Text segment:

Sunday Times 2
The power of Rotary: Doing good across the world
Rotary International is the world’s first and largest service organisation. Founded 110 years ago, the Rotary Mission is to create positive, lasting change within local communities around the world. The purpose being to bring together business and professional leaders to provide humanitarian services, encourage high ethical standards and help build goodwill and peace in the world. Coming together from diverse cultures and occupations, it is the shared passion for service that helps the Rotarian accomplish the extraordinary.
Rotarians understand that each community has its own unique needs and concerns, thus helping clubs focus their service efforts in promoting peace, fighting disease, providing clean water, saving mothers and children, supporting education, growing local economies and developing human resources.
The guiding principle of Rotary over the past 100 years has been the foundation upon which Rotary values and traditions stand – Service, Fellowship, Diversity, Integrity, and Leadership. In Sri Lanka Rotary was established in 1929. Today there are 73 Rotary clubs with 2000 members.
Originally a part of Rotary India, Sri Lanka broke away in 1991 to establish its own district. Today Sri Lanka can proudly say that at the helm of Rotary International is President K. R. Ravindran, driving the good work of Rotary through 34,000 clubs in 200 countries with 1.2 million Rotarians across the world. It was under his leadership as the National Polio Plus Chair, in association with the government of Sri Lanka, and UNICEF that Sri Lanka was declared polio free in 1995 and remains so, to date. This was a US$ 1.5 million project.
Major projects that Rotary International has done throughout the world include Cornea transplant surgeries in India; providing temporary shelters in Nepal following the horrendous Gorkha earthquake; providing food for the poor communities in the US; and in Germany, initiating a programme for young people to enhance their social values and skills.
In Sri Lanka major projects implemented by Rotary include the establishment of the Ceylon National Association for the Prevention of Tuberculosis (CNAPT) ; the establishment of the Sri Lanka Anti Narcotic Association (SLANA); The Center for Handicapped at Peradeniya; a hearing care project that provided improvement to the ENT clinic at the General Hospital; rebuilding 25 Tsunami devastated schools in the south eastern region;
a cancer prevention and early detection centre in association with the Ministry of Health and the development of a fully modernised wing for neonatal intensive care at the Maha Modara hospital in Galle.
Today Rotary International is perceived as an organisation that creates and nurtures leaders who have come together to create positive, lasting change in villages, towns, and cities around the world. It has a permanent place with the United Nations and partner’s international organisations to eliminate such challenges as poverty, illiteracy and malnutrition with sustainable solutions that leave a lasting impact.

Information:
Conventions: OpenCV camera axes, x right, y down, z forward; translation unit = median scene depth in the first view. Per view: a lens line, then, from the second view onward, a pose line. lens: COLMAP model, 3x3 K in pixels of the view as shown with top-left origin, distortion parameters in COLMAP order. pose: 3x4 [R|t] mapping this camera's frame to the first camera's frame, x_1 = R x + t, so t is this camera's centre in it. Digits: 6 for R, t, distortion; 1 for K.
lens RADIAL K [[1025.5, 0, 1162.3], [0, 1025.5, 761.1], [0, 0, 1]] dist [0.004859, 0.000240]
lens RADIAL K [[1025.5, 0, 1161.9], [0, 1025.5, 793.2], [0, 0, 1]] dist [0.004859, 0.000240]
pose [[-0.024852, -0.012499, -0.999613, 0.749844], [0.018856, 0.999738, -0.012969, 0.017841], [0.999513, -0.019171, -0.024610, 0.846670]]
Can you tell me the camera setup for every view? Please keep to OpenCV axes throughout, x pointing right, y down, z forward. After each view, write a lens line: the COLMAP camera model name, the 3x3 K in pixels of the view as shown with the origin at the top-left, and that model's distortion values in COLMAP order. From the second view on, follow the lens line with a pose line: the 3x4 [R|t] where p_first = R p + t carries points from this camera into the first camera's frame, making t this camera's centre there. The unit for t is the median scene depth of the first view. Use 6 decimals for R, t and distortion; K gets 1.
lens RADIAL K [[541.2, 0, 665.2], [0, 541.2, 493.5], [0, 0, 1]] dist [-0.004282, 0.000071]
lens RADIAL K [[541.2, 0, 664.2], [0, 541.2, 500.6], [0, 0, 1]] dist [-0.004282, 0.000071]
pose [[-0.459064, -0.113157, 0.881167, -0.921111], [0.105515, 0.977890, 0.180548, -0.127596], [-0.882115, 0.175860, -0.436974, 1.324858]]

Exercise prompt: List the values named in the Rotary article as the foundation of Rotary's values and traditions.

Exercise result: Service, Fellowship, Diversity, Integrity, Leadership